Continue the article on the DNA methylation signature shared by several tumor types, starting right after its last paragraph.

EXTRACT TO READ:
= = = = = = =

DNA Methylation Signature Found in Common to Several Tumor Types

February 16, 2016

Detection of an epigenetic signature found in five different common tumor types-colon, lung, breast, stomach, and endometrial cancers-may be useful in diagnosing early-stage tumors using a blood test.

Detection of an epigenetic signature found in five different common tumor types-colon, lung, breast, stomach, and endometrial cancers-may be useful in diagnosing early-stage tumors using a blood test. Results describing the genetic signature are published in The Journal of Molecular Diagnostics.

Laura Elnitski, PhD, a computational biologist in the Division of Intramural Research at the National Institute of Health’s National Human Genome Research Institute (NHGRI), and her colleagues previously identified hypermethylation at a genomic locus, the ZNF154 CpG island, found in 15 different solid epithelial tumor types from 13 different organs. In contrast, normal, noncancerous tissue did not have hypermethylation at this locus.

A methyl moiety can be added to DNA by a process called methylation. The degree of methylation, in other words, the number of methyl groups and their location within a promoter or gene, can dictate the level of expression of a gene. Higher amounts of DNA methylation, called hypermethylation, typically lead to a decrease in gene expression and hypomethylation to an increase in gene expression.

Previous studies have shown that tumor cells, which have different gene expression profiles compared to noncancerous cells, have sites of hypermethylation that are not found in the counterpart, healthy tissue.

In the current study, Dr. Elnitski and her colleagues compared different sequencing analyses methods that can detect DNA methylation on 184 tumor samples from five tumor types and compared to 34 samples of normal tissue.

To verify the link between the potential biomarker and cancer, the researchers used computer modeling to predict the threshold of detecting circulating tumor DNA by using parameters such as the proportion of circulating tumor DNA found in the blood. They found that even if the DNA methylation marker is rare among circulating tumor cells, the test could still detect the methylated molecules.

= = = = = = =

DATASET CONTENT:
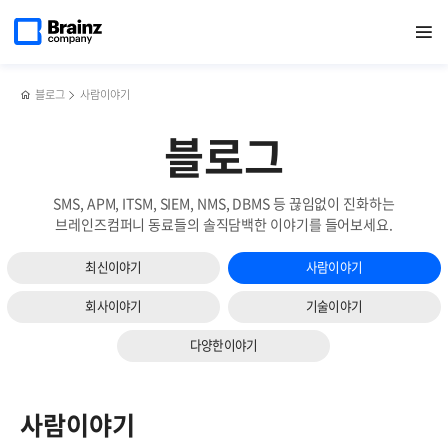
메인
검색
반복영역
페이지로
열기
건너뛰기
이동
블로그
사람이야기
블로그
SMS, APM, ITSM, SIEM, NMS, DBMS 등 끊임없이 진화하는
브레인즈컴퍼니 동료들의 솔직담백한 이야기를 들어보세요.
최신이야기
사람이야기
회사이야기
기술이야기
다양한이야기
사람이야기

= = = = = = =

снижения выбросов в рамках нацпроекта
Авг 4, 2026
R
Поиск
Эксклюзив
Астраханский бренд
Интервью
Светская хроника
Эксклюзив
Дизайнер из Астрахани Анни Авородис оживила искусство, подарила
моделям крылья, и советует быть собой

= = = = = = =

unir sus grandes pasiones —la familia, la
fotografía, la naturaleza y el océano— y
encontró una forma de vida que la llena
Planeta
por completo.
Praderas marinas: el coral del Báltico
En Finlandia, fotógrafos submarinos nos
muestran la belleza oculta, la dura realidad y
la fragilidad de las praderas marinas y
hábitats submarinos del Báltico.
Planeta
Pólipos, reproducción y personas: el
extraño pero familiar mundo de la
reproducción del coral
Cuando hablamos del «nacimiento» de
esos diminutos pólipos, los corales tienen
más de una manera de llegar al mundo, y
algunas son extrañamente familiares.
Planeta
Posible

= = = = = = =

FINAL ANSWER:
Both simulation models and sample analysis suggests the utility of hypermethylation at the ZNF154 CpG island as a potential cancer biomarker.

The biological function of hypermethylation at the ZNF154 CpG island in cancer and whether the site is involved in promoting tumor growth or progression is not yet clear. The gene function of the locus is also not known.

“We have laid the groundwork for developing a diagnostic test, which offers the hope of catching cancer earlier and dramatically improving the survival rate of people with many types of cancer,” Dr. Elnitski said in a NIH news release.

Based on these results, the researchers would next like to develop a blood test based on this biomarker to potentially diagnose several different early-stage tumors.

“Our findings suggest that hypermethylation of the ZNF154 CpG island is a relevant biomarker for identifying solid tumor DNA and may have utility as a generalizable biomarker for circulating tumor DNA,” concluded the study authors.

Next, Dr. Elnitski and colleagues plan to screen patients with bladder, breast, colon, pancreatic, and prostate cancers to assess whether the methylation marker can be detected in circulating tumor DNA.